HIV-1 neutralizing antibodies: understanding nature's pathways

Abstract

The development of an effective vaccine has been hindered by the enormous diversity of human immunodeficiency virus-1 (HIV-1) and its ability to escape a myriad of host immune responses. In addition, conserved vulnerable regions on the HIV-1 envelope glycoprotein are often poorly immunogenic and elicit broadly neutralizing antibody responses (BNAbs) in a minority of HIV-1-infected individuals and only after several years of infection. All of the known BNAbs demonstrate high levels of somatic mutations and often display other unusual traits, such as a long heavy chain complementarity determining region 3 (CDRH3) and autoreactivity that can be limited by host tolerance controls. Nonetheless, the demonstration that HIV-1-infected individuals can make potent BNAbs is encouraging, and recent progress in isolating such antibodies and mapping their immune pathways of development is providing new strategies for vaccination.

Fig. 1. Coevolution of virus and a single antibody lineage in an HIV-1 seroconverter

Mature CD4-binding site antibodies CH103-106 were isolated from circulating memory B-cells at week 136. Longitudinal sampling allowed inference and reconstruction of the evolution of the infecting viral sequence and of the specific neutralizing antibody lineage. The heavy chain antibody lineage was augmented with sequences derived from B-cell gene sequencing and bioinformatics analyses were used to infer early intermediates (IA) and the unmutated ancestor (UA). The left part of the figure displays a phylogenetic tree of Env sequences derived from week 4 through week 160. The UA and IA heavy chain sequences of the CH103 antibody lineages are shown alongside viral evolution. This antibody lineage evolved to gain high affinity Env binding, and virus neutralization evolved from strain-specific autologous virus activity to cross-reactive neutralization of heterologous viruses.
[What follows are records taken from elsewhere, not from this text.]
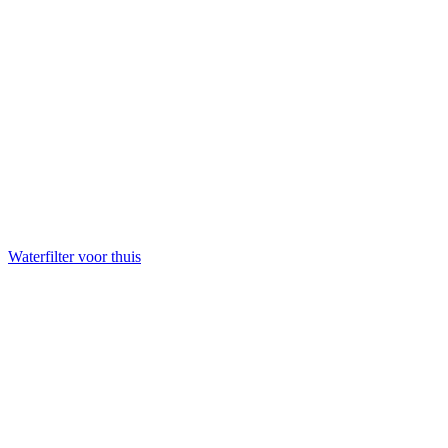
Waterfilter voor thuis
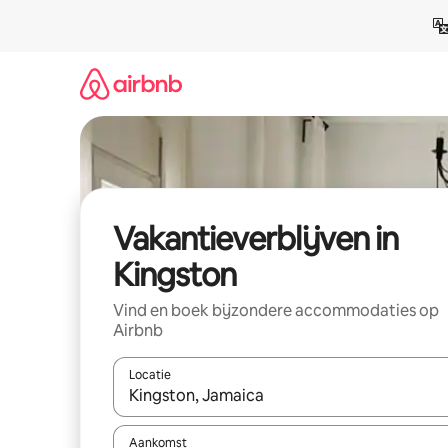
Ga
direct
naar
inhoud
Vakantieverblijven in
Kingston
Vind en boek bijzondere accommodaties op
Airbnb
Locatie
Wanneer er resultaten beschikbaar zijn, maak je 
Aankomst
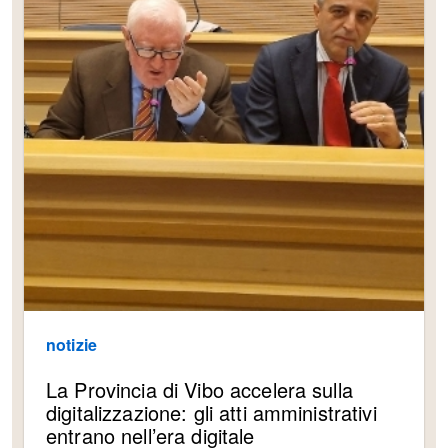
notizie
La Provincia di Vibo accelera sulla
digitalizzazione: gli atti amministrativi
entrano nell’era digitale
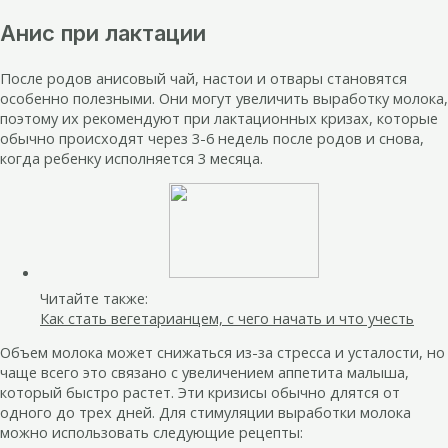
Анис при лактации
После родов анисовый чай, настои и отвары становятся
особенно полезными. Они могут увеличить выработку молока,
поэтому их рекомендуют при лактационных кризах, которые
обычно происходят через 3-6 недель после родов и снова,
когда ребенку исполняется 3 месяца.
Читайте также:
Как стать вегетарианцем, с чего начать и что учесть
Объем молока может снижаться из-за стресса и усталости, но
чаще всего это связано с увеличением аппетита малыша,
который быстро растет. Эти кризисы обычно длятся от
одного до трех дней. Для стимуляции выработки молока
можно использовать следующие рецепты:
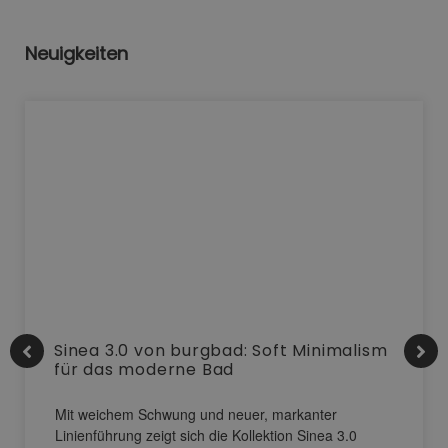
Neuigkeiten
Sinea 3.0 von burgbad: Soft Minimalism
für das moderne Bad
Mit weichem Schwung und neuer, markanter
Linienführung zeigt sich die Kollektion Sinea 3.0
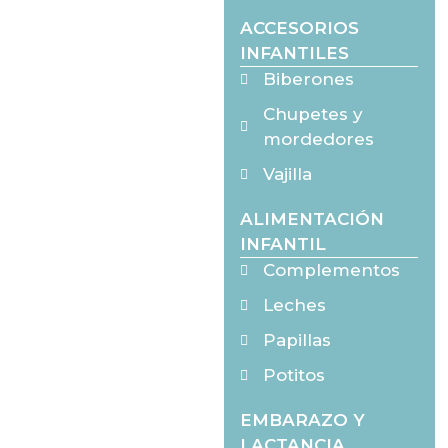
ACCESORIOS
INFANTILES
Biberones
Chupetes y
mordedores
Vajilla
ALIMENTACIÓN
INFANTIL
Complementos
Leches
Papillas
Potitos
EMBARAZO Y
LACTANCIA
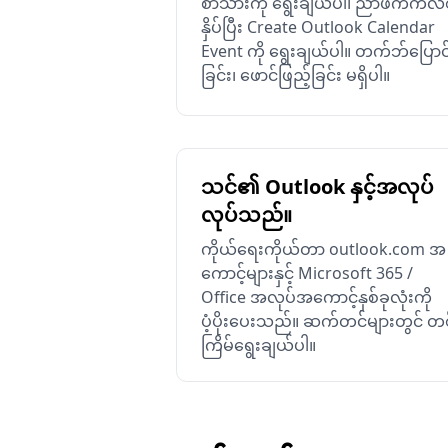
စာသားကို ရွေးချယ်ပါ၊ ညာဖက်ကလစ
နှိပ်ပြီး Create Outlook Calendar
Event ကို ရွေးချယ်ပါ။ တက်ဘ်ပြောင
ခြင်း၊ ဖောင်ဖြည့်ခြင်း မရှိပါ။
သင်၏ Outlook နှင့်အလုပ်
လုပ်သည်။
ကိုယ်ရေးကိုယ်တာ outlook.com အ
ကောင့်များနှင့် Microsoft 365 /
Office အလုပ်အကောင့်နှစ်ခုလုံးကို
ပံ့ပိုးပေးသည်။ ဆက်တင်များတွင် တ
ကြိမ်ရွေးချယ်ပါ။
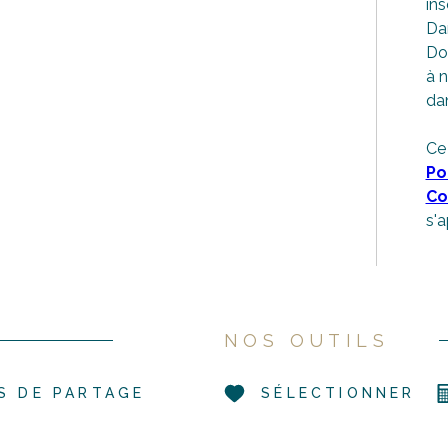
ins
Dan
Do
à n
dan
Ce
Po
Co
s'a
NOS OUTILS
S DE PARTAGE
SÉLECTIONNER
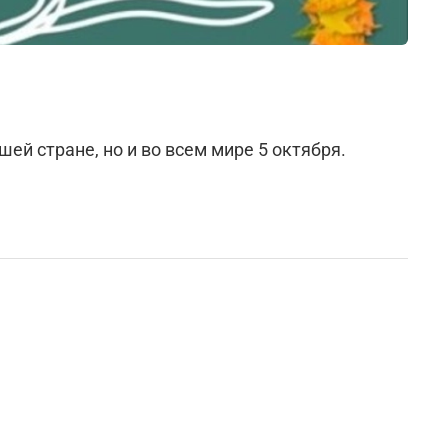
ей стране, но и во всем мире 5 октября.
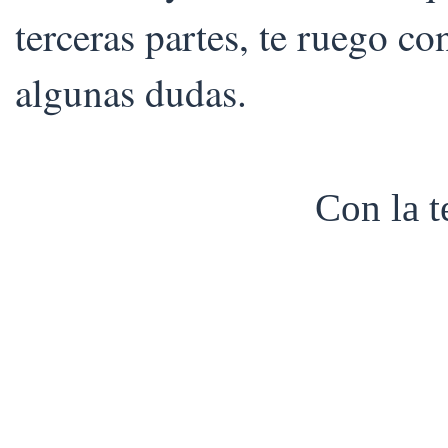
terceras partes, te ruego co
algunas dudas.
Con la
Fig. 2. B-cell lineage-based approach to vaccine design

Mature BNAbs can be isolated from HIV-1 infected donors using modern methods such as memory B-cell culture or sorting of antigen-specific B-cells. Based on the known BNAb sequence, next generation sequencing can be used to find numerous clonal relatives of the mature BNAb. If appropriate longitudinal samples are available, it is possible to infer the full antibody lineage, including the UA and IA. The expressed UA and IA sequences can then be used as templates for the design of HIV-1 immunogens with high affinity binding. Since the antibody lineage is known to evolve in response to viral evolution, it may be possible to design sequential immunogens with high affinity binding for the UA and IA, thus guiding the antibody response toward the mature antibody with broad neutralizing activity.